O seu objetivo: Consegue citar, integralmente e sem qualquer alteração, o texto sobre a publicitação das ofertas recebidas pelos deputados?

Texto de origem:
((

A lei prevê a publicitação das ofertas, mas os registos dos parlamentares disponíveis no site da Assembleia da República não fazem ainda menção a este aspeto. "O código de conduta dos deputados à Assembleia da República entrou em vigor no primeiro dia da XIV Legislatura, concretamente a 25 de outubro de 2019. No entanto, ficou salvaguardado que a implementação de alguns aspetos dependeria das medidas que os serviços tivessem de realizar. Assim, embora a norma esteja já a ser aplicada, o desenvolvimento da aplicação, que lhe dará publicidade, apenas será disponibilizada em setembro de 2020", acrescentou a mesma entidade.

))

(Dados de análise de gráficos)
((

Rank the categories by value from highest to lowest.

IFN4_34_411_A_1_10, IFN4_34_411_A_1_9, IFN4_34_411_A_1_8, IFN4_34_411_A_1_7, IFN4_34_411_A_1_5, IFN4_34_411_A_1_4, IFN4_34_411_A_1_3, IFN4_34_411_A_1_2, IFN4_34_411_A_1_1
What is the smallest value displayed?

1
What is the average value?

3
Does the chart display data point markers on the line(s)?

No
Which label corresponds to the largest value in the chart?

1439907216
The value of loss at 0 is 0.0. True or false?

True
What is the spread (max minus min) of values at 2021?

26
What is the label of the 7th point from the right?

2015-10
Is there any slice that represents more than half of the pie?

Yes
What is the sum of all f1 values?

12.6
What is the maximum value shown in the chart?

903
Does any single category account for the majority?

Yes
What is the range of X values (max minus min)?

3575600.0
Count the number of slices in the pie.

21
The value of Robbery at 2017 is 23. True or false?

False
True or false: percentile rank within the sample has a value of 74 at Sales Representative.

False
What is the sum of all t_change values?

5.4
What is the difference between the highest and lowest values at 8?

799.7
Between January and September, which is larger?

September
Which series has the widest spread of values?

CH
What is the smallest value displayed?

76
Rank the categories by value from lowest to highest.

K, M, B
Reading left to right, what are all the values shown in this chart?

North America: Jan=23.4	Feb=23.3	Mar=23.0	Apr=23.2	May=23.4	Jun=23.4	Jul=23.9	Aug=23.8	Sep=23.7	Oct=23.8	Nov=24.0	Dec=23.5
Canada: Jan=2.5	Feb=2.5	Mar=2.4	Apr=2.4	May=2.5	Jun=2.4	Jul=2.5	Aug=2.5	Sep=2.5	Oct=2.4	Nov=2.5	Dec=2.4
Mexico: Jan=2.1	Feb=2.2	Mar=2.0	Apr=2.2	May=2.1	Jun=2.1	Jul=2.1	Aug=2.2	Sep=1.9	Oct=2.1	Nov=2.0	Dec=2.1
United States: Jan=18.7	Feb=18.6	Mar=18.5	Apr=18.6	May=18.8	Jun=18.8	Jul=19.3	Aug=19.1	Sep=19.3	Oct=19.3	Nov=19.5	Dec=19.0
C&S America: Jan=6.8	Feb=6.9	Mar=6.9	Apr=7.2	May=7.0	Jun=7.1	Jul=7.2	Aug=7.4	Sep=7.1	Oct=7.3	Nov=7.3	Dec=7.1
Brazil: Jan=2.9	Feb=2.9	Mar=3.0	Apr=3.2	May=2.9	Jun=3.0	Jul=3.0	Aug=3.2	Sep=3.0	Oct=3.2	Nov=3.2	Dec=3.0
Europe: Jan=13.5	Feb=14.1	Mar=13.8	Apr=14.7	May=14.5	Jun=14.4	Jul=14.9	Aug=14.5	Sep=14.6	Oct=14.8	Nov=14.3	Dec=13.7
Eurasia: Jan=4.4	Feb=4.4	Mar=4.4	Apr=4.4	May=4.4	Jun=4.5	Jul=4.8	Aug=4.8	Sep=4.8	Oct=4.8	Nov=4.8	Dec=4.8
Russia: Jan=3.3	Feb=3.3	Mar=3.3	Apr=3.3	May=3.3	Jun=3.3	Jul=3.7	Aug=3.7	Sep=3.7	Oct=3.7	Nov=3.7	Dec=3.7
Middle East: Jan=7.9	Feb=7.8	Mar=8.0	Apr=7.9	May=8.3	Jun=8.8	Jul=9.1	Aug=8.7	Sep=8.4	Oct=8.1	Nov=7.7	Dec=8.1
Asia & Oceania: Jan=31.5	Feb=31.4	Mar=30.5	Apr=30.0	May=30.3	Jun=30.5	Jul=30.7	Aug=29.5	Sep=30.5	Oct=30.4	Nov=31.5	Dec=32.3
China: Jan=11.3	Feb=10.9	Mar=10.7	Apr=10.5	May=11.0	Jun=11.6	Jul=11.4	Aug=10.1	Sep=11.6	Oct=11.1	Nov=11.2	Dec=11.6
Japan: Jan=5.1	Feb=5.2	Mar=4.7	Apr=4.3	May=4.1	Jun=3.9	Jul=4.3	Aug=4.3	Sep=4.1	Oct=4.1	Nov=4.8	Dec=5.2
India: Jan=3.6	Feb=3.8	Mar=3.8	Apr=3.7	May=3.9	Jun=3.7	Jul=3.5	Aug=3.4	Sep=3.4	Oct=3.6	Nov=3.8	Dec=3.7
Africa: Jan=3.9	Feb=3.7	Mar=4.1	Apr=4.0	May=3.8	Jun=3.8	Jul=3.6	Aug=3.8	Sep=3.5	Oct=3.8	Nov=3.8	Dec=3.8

))

Resolução do problema:
A lei prevê a publicitação das ofertas, mas os registos dos parlamentares disponíveis no site da Assembleia da República não fazem ainda menção a este aspeto. "O código de conduta dos deputados à Assembleia da República entrou em vigor no primeiro dia da XIV Legislatura, concretamente a 25 de outubro de 2019. No entanto, ficou salvaguardado que a implementação de alguns aspetos dependeria das medidas que os serviços tivessem de realizar. Assim, embora a norma esteja já a ser aplicada, o desenvolvimento da aplicação, que lhe dará publicidade, apenas será disponibilizada em setembro de 2020", acrescentou a mesma entidade.